Pelayo Correa, M.D., and his colleagues have discovered that the strain of H. pylori that infects residents of Tumaco is much less carcinogenic than the strain found among the mestizos, those of mixed indigenous and European (16th century Spanish Conquistador) ancestry.
“When you mix European and Indian H. pylori genes, the European genes predominate,” said Correa, Anne Potter Wilson Professor of Medicine who has studied cancer in his native Colombia for half a century. “So, I say that even the bugs are Conquistadores!”
There are dietary and host gene differences as well, said one of Correa’s main collaborators, Richard Peek, M.D., Mina Cobb Wallace Professor of Immunology and director of the NIH-funded Vanderbilt Digestive Disease Research Center.
The mestizos are more likely to have low levels of iron in their blood, a consequence of high-altitude living. This relative deficiency in iron compared to residents of the coast “enhances the pathogenesis of the bacteria,” Peek said.
Correa, Peek, Morgan and their colleagues have found that mestizos in Central and South America also have prevalent genetic variations which increase expression of interleukin 1-beta, a pro-inflammatory cytokine associated with the risk of gastric cancer.
In addition, H. pylori can generate “reactive oxygen species” like nitric oxide and hydrogen peroxide that, through a process known as “oxidative stress,” can damage DNA and lead to gastric cancer—even after antibiotic treatment has killed the bug.
Correa is working with Keith Wilson, M.D., Thomas F. Frist Sr. Professor of Medicine, who is studying oxidative stress caused by organic compounds called polyamines during H. pylori infection. They will test whether difluoromethylornithine (DFMO), which blocks ornithine decarboxylase, the enzyme that synthesizes polyamines, can interrupt what he calls the inflammatory “cascade” to cancer.

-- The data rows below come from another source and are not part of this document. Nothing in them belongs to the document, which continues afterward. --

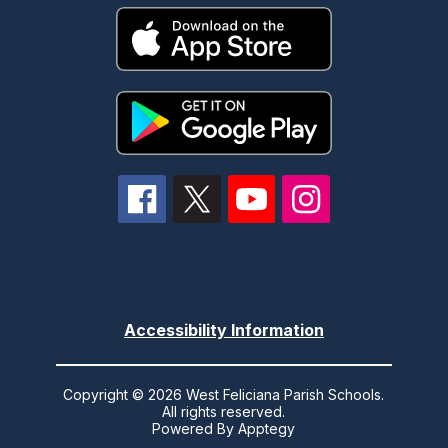
Accessibility Information
Copyright © 2026 West Feliciana Parish Schools.
All rights reserved.
Powered By
Apptegy
Visit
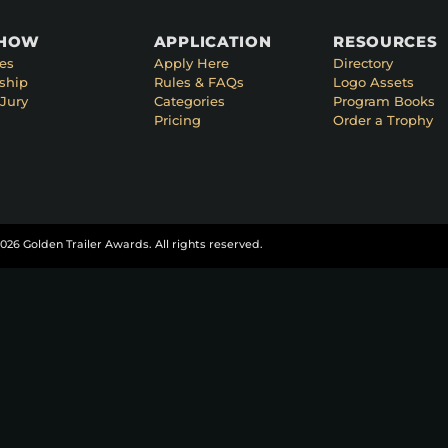
SHOW
APPLICATION
RESOURCES
es
Apply Here
Directory
ship
Rules & FAQs
Logo Assets
Jury
Categories
Program Books
Pricing
Order a Trophy
026 Golden Trailer Awards. All rights reserved.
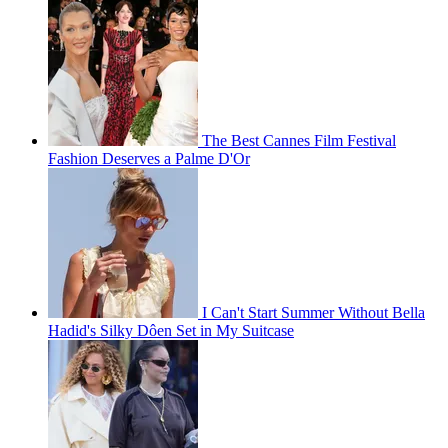
The Best Cannes Film Festival
Fashion Deserves a Palme D'Or
I Can't Start Summer Without Bella
Hadid's Silky Dôen Set in My Suitcase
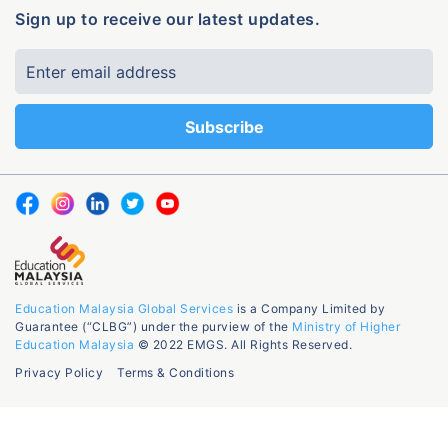
Sign up to receive our latest updates.
Education Malaysia Global Services
is a Company Limited by
Guarantee (“CLBG”) under the purview of the
Ministry of Higher
Education Malaysia
© 2022 EMGS. All Rights Reserved.
Privacy Policy
Terms & Conditions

“There are other cancers that arise from inflammation,” Peek noted. “What we learn from H. pylori-induced … cancer can be transferred over to those … malignancies.”
Back in the USA
Gastric cancer, an infectious disease that disproportionately affects minorities, is a growing challenge in this country, in part because of immigration patterns. “One quarter of the United States will be of Hispanic origin within two decades,” Morgan predicted.
Another population at risk is African-Americans, who have twice the death rate from stomach cancer compared to whites, according to the NCI.
In the rural South, their rates of H. pylori infection also are very high—”almost as high as they are in China and some areas of the Third World where 80 to 90 percent of the population is infected,” said William Blot, Ph.D., research professor of Medicine.
Blot is principal investigator of the NCI-supported Southern Community Cohort Study, a partnership of VICC, Meharry Medical College and the International Epidemiology Institute.
Established in 2001, the cohort is tracking the health of 86,000 people, two-thirds of whom are African-Americans. “So far we haven’t seen the elevation of stomach cancer that we would have predicted given the incidence of H. pylori,” Blot cautioned. “This is still an early story.
“We’re getting there,” he continued. “Probably in 10 years we’re going to be pretty close on the treatment end, where the genetic makeup of the individual will affect what therapy is offered.
“We’re trying to do something parallel from the prevention end, to see if we can identify what combination of genetic makeup and environmental exposure could put somebody at risk,” Blot added. Researchers then could “tailor” interventions to limit exposure in groups with the highest cancer risk.
“Many of the challenges in developing countries are mimicked by challenges we have in our own backyard,” added Vermund. “Providing continuous services for someone with a chronic disease like cancer is a challenge for us in rural areas in Tennessee … (or) Alaska or Puerto Rico.
Vermund concluded: “We’re hoping lessons can be learned from low-cost approaches to cancer care in developing countries … (that) may help us achieve economies without compromising quality of care.”